Par l’ensemble de ces mesures, le gouvernement de la régence, sans libérer complètement le trésor, ajourna les dangers les plus pressans et atténua la crise dans ce qu’elle avait de plus aigu ; mais il ne fit qu’accroître l’ébranlement et la gêne des fortunes privées, resserrer l’argent, paralyser les affaires. L’industrie sans travail, le commerce sans sécurité, étaient inactifs, et la chambre de justice, qui devait porter un nouveau coup à la prospérité et à la moralité publiques, venait de commencer ses opérations, quand furent publiées, le 2 mai 1716, des lettres patentes, portant privilège au sieur Law et à sa compagnie d’établir une banque générale, et de stipuler en écus de banque du poids et du titre de ce jour.


I

Il serait superflu de retracer ici l’origine et la vie aventureuse de Law, ses courses à travers l’Europe et sa passion pour le jeu. Doué d’une intelligence vive et d’une aptitude particulière à toutes les connaissances qui reposent sur le calcul, il fut frappé des services que rendaient au commerce les banques déjà établies à Londres, à Amsterdam, à Stockholm, à Gênes, à Venise ; il étudia leur mécanisme et se fit, sur le numéraire, sur le crédit, sur la circulation des valeurs, des opinions où l’erreur tient plus de place que la vérité, et qu’un historien économiste[2] a résumées avec précision et appréciées avec justesse.

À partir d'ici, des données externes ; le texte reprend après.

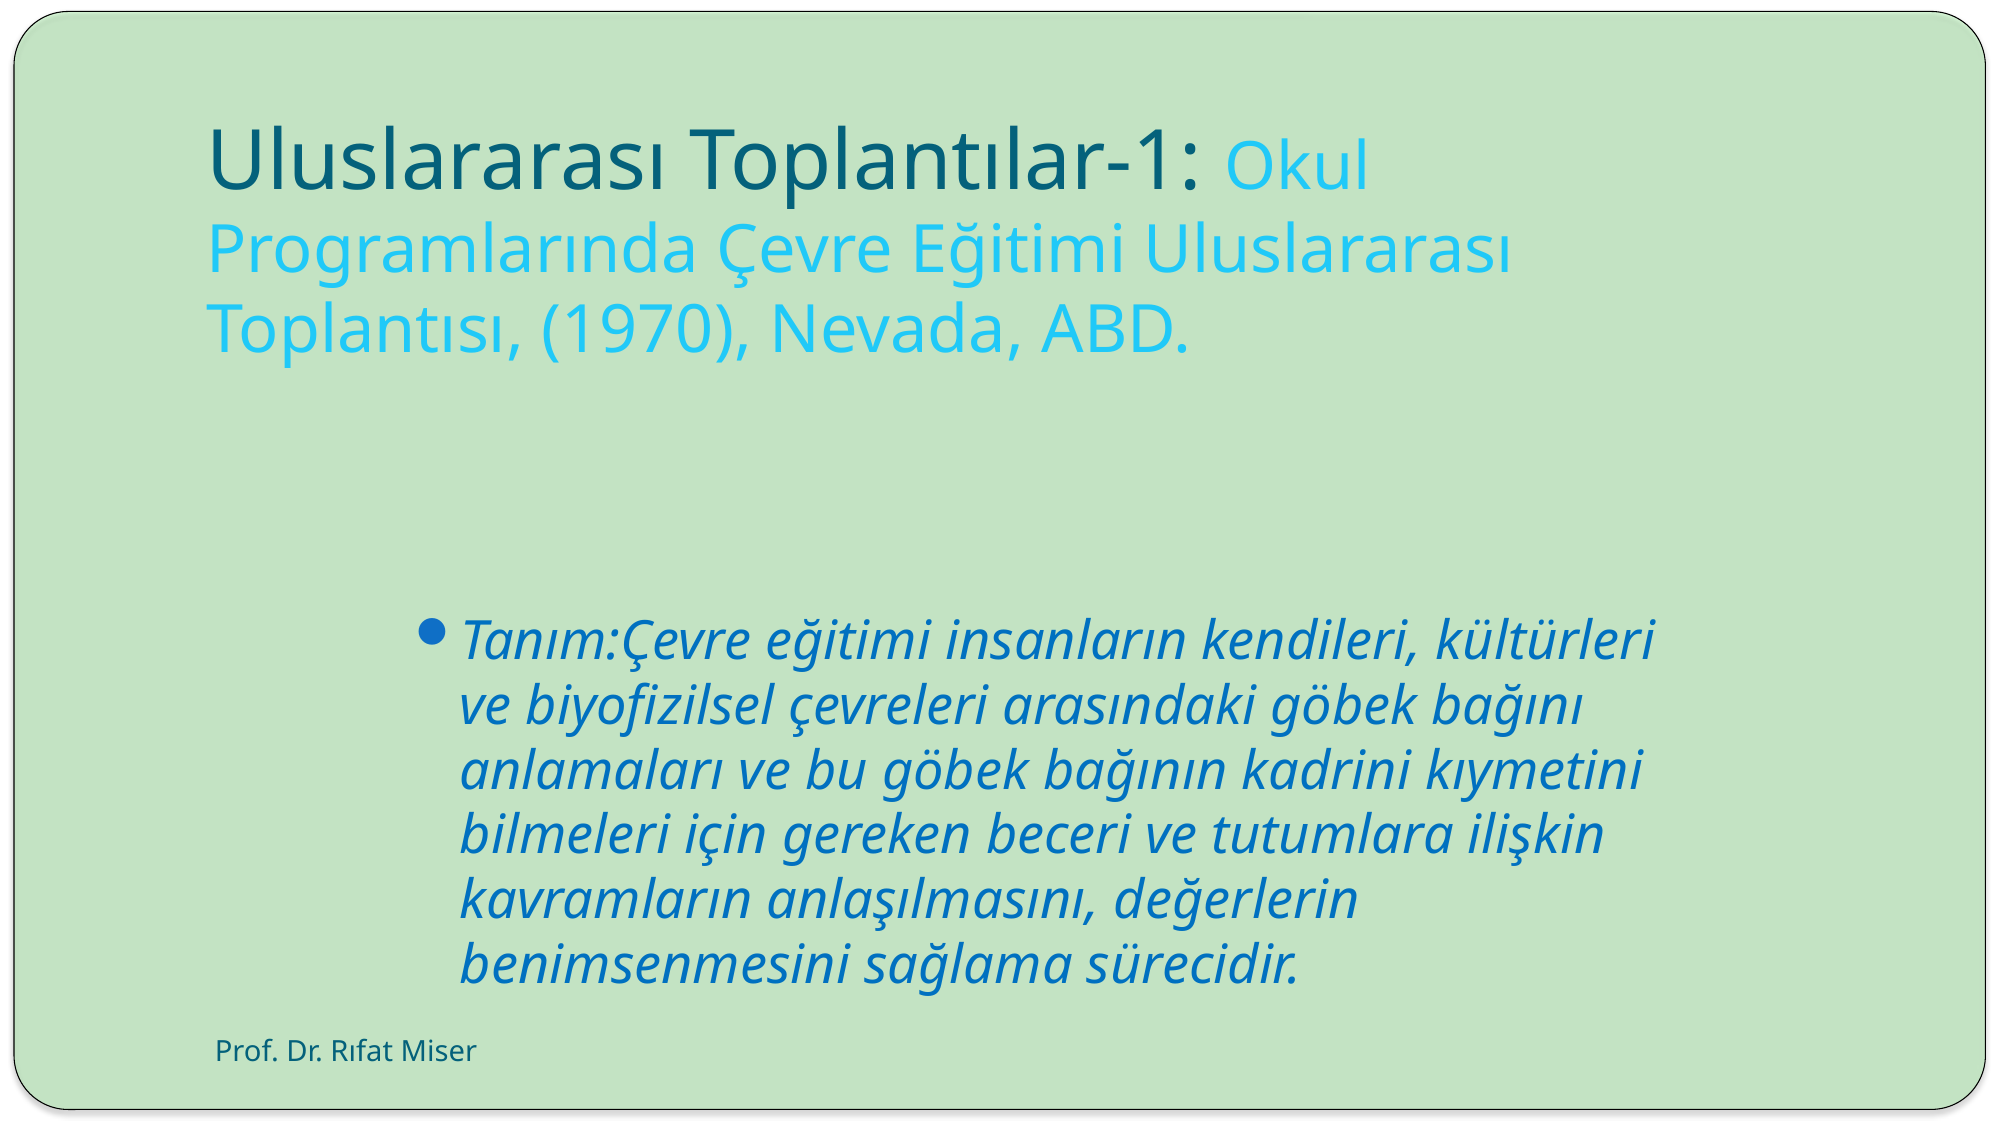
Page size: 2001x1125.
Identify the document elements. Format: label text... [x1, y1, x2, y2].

title Uluslararası Toplantılar-1: Okul Programlarında Çevre Eğitimi Uluslararası Toplantısı, (1970), Nevada, ABD. [191, 45, 1800, 381]
list Tanım:Çevre eğitimi insanların kendileri, kültürleri ve biyofizilsel çevreleri arasındaki göbek bağını anlamaları ve bu göbek bağının kadrini kıymetini bilmeleri için gereken beceri ve tutumlara ilişkin kavramların anlaşılmasını, değerlerin benimsenmesini sağlama sürecidir. [399, 597, 1675, 988]
footer Prof. Dr. Rıfat Miser [200, 1012, 1067, 1088]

« Law établissait : 1° Que toutes les matières qui ont des qualités propres au monnayage, c’est-à-dire à la représentation et à la numération des valeurs, peuvent être converties en espèces. — Mais il n’y a de bon numéraire que celui qui est en même temps le signe et le gage des valeurs échangeables, qui non-seulement sert à les compter, mais qui les vaut. La valeur se compose toujours de deux élémens, le travail qu’une chose a coûté et le besoin qu’on en a. Quelque travail qu’ait coûté une chose, si elle n’est pas désirée, quelque désirée qu’elle soit, si elle s’obtient sans peine et sans frais, elle perd de sa valeur. Aucune substance n’est propre au monnayage que quand elle coûte à produire à peu près ce qu’elle vaut, et quand le besoin qu’on en a équivaut au travail nécessaire pour en produire davantage. 2° Que l’abondance des espèces est le principe du travail, de la culture, de la population. — Mais, bien que

  1. Lacretelle, Histoire de France pendant le XVIIIe siècle.
  2. Sismondi, Histoire des Français, t. XXVII.